Trump : le Hamas sera « éradiqué » s’il rompt l’accord de cessez-le-feu
Le président a déclaré qu'il pourrait demander à Israël de retourner dans les zones évacuées, mais qu'il s'en abstenait pour l'instant afin de donner une chance au fragile cessez-le-feu
Donald Trump a assuré lundi que le Hamas serait « éradiqué » s’il ne respectait pas l’accord de cessez-le-feu dans la bande de Gaza, après qu’Israël a dénoncé dimanche des violations de la trêve par le groupe terroriste islamiste palestinien, qui les a démenties.
Les commentaires de Trump aux journalistes à la Maison Blanche semblent faire référence à l’attaque meurtrière contre les troupes israéliennes hier, bien que Washington ait également critiqué l’exécution par le Hamas de membres de gangs rivaux dans la bande de Gaza au cours des deux dernières semaines.

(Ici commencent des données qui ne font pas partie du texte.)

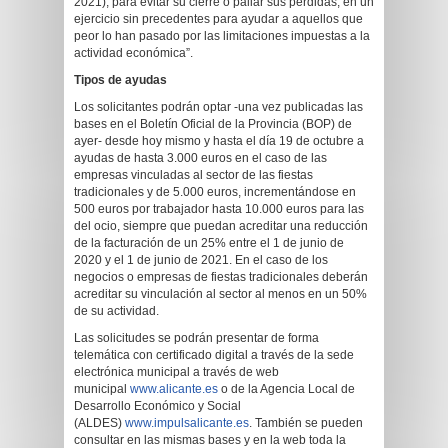
2021), para evitar su cierre o paliar sus pérdidas, en un
ejercicio sin precedentes para ayudar a aquellos que
peor lo han pasado por las limitaciones impuestas a la
actividad económica”.
Tipos de ayudas
Los solicitantes podrán optar -una vez publicadas las
bases en el Boletín Oficial de la Provincia (BOP) de
ayer- desde hoy mismo y hasta el día 19 de octubre a
ayudas de hasta 3.000 euros en el caso de las
empresas vinculadas al sector de las fiestas
tradicionales y de 5.000 euros, incrementándose en
500 euros por trabajador hasta 10.000 euros para las
del ocio, siempre que puedan acreditar una reducción
de la facturación de un 25% entre el 1 de junio de
2020 y el 1 de junio de 2021. En el caso de los
negocios o empresas de fiestas tradicionales deberán
acreditar su vinculación al sector al menos en un 50%
de su actividad.
Las solicitudes se podrán presentar de forma
telemática con certificado digital a través de la sede
electrónica municipal a través de web
municipal
www.alicante.es
o de la Agencia Local de
Desarrollo Económico y Social
(ALDES)
www.impulsalicante.es
. También se pueden
consultar en las mismas bases y en la web toda la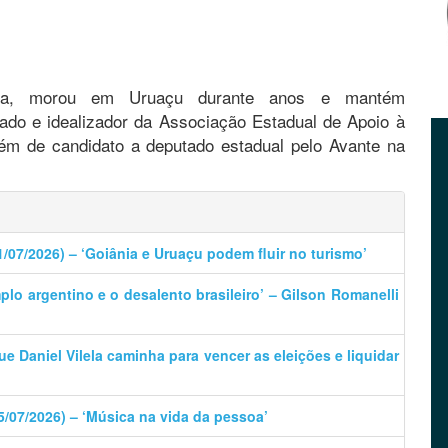
a, morou em Uruaçu durante anos e mantém
do e idealizador da Associação Estadual de Apoio à
ém de candidato a deputado estadual pelo Avante na
1/07/2026) – ‘Goiânia e Uruaçu podem fluir no turismo’
plo argentino e o desalento brasileiro’ – Gilson Romanelli
que Daniel Vilela caminha para vencer as eleições e liquidar
5/07/2026) – ‘Música na vida da pessoa’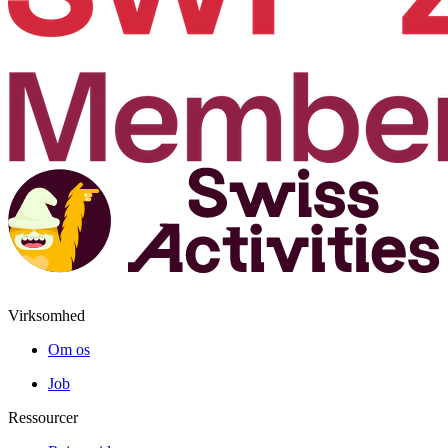
Virksomhed
Om os
Job
Ressourcer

C’est la première fois que Trump déclare publiquement que le Hamas viole l’accord après que la Maison Blanche a rejeté les affirmations israéliennes la semaine dernière selon lesquelles le groupe terroriste violait les termes de son accord en ne restituant pas les corps des otages restants. Les responsables américains ont fait valoir que le Hamas faisait tout son possible pour récupérer les corps dans des circonstances difficiles, alors que beaucoup d’entre eux sont enfouis profondément sous les décombres de Gaza.

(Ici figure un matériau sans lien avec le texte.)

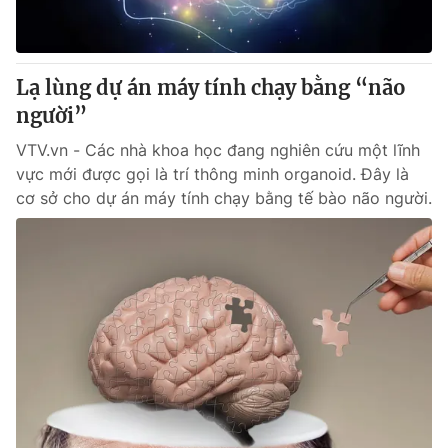
Giấy phép hoạt động báo in và báo điện tử số 483/GP-BTTTT
cấp ngày 29/12/2023
Tổng Biên tập:
Vũ Thanh Thủy
Lạ lùng dự án máy tính chạy bằng “não
Phó Tổng Biên tập:
Nguyễn Thị Mỹ Hạnh, Phạm Quốc Thắng,
người”
Nguyễn Trọng Ninh
Tổng đài VTV:
024.38 355 931 - 024.38 355 932
VTV.vn - Các nhà khoa học đang nghiên cứu một lĩnh
Ðiện thoại Thời báo VTV:
024.66 897 897
vực mới được gọi là trí thông minh organoid. Đây là
Email:
toasoan@vtv.vn
cơ sở cho dự án máy tính chạy bằng tế bào não người.
Liên hệ quảng cáo:
024-7300.7108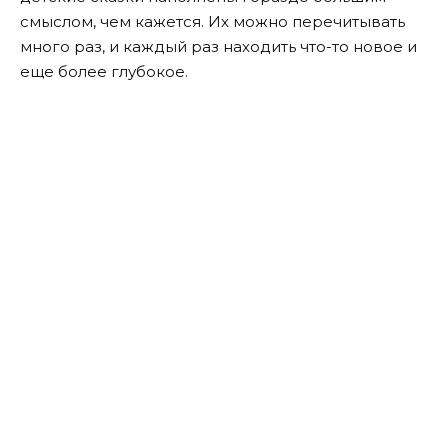
смыслом, чем кажется. Их можно перечитывать
много раз, и каждый раз находить что-то новое и
еще более глубокое.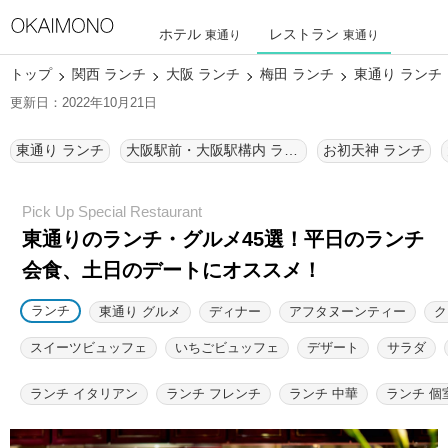
ホテル
レストラン
東通り
東通り
トップ
関西 ランチ
大阪 ランチ
梅田 ランチ
東通り ランチ
更新日：2022年10月21日
東通り ランチ
大阪駅前・大阪駅構内 ランチ
お初天神 ランチ
東通りのランチ・グルメ45選！
平日のランチ
会食、土日のデートにオススメ！
ランチ
東通り グルメ
ディナー
アフタヌーンティー
ク
スイーツビュッフェ
いちごビュッフェ
デザート
サラダ
ランチ イタリアン
ランチ フレンチ
ランチ 中華
ランチ 個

Trump a déclaré qu’il pourrait demander à Israël de retourner dans les zones évacuées de Gaza et d’éradiquer le Hamas s’il le souhaitait, mais qu’il s’en abstenait pour l’instant afin de donner une chance de réussir au fragile cessez-le-feu qu’il a négocié au début du mois.
« Nous avons passé un accord avec le Hamas selon lequel ils vont bien se tenir et si ce n’est pas le cas, nous allons les éradiquer, si nécessaire, a déclaré le président américain à des journalistes, aux côtés du Premier ministre australien Anthony Albanese qu’il recevait à la Maison Blanche.
« Ils seront éradiqués et ils le savent », a-t-il ajouté.
Il a réitéré sa conviction que l’attaque meurtrière perpétrée hier contre les troupes de l’armée israélienne à Gaza n’a pas été autorisée par les dirigeants du groupe terroriste.
« Je ne pense pas que ce soit les dirigeants, mais il y a une certaine rébellion au sein du groupe. Ils ont tué des gens, beaucoup de gens », a fait valoir Trump, semblant passer à la dizaine d’exécutions menées par le Hamas contre des membres de clans rivaux, et non à l’attaque contre les troupes israéliennes dimanche.
« Mais c’est un groupe violent… Ils sont devenus très turbulents et ont fait des choses qu’ils n’auraient pas dû faire. S’ils continuent, nous allons remettre les choses en ordre, et cela se fera très rapidement et de manière assez violente », a promis Trump, suggérant à nouveau que ce sont les États-Unis qui élimineront le Hamas avant de préciser que d’autres se plieront aux volontés de Washington.
Le président américain a toutefois insisté sur le fait que les forces américaines ne s’impliqueraient pas contre le Hamas, affirmant que des dizaines de pays ayant accepté de rejoindre une force internationale de stabilisation pour Gaza « seraient ravis d’intervenir ».
« Des pays m’ont appelé lorsqu’ils ont vu les meurtres commis par le Hamas, en me disant : ‘Nous aimerions intervenir et régler la situation nous-mêmes’ », affirme-t-il. Aucun pays n’a publiquement exprimé sa volonté d’envoyer des troupes à Gaza, à l’exception de l’Indonésie. L’Azerbaïdjan et la Turquie ont exprimé leur volonté en privé, selon des responsables proches du dossier.
« De plus, Israël interviendrait en deux minutes si je le lui demandais », a-t-il déclaré. « Mais pour l’instant, nous ne l’avons pas demandé. Nous allons laisser une petite chance et espérer que les violences diminueront un peu. Mais pour l’instant, vous savez, ce sont des gens violents ».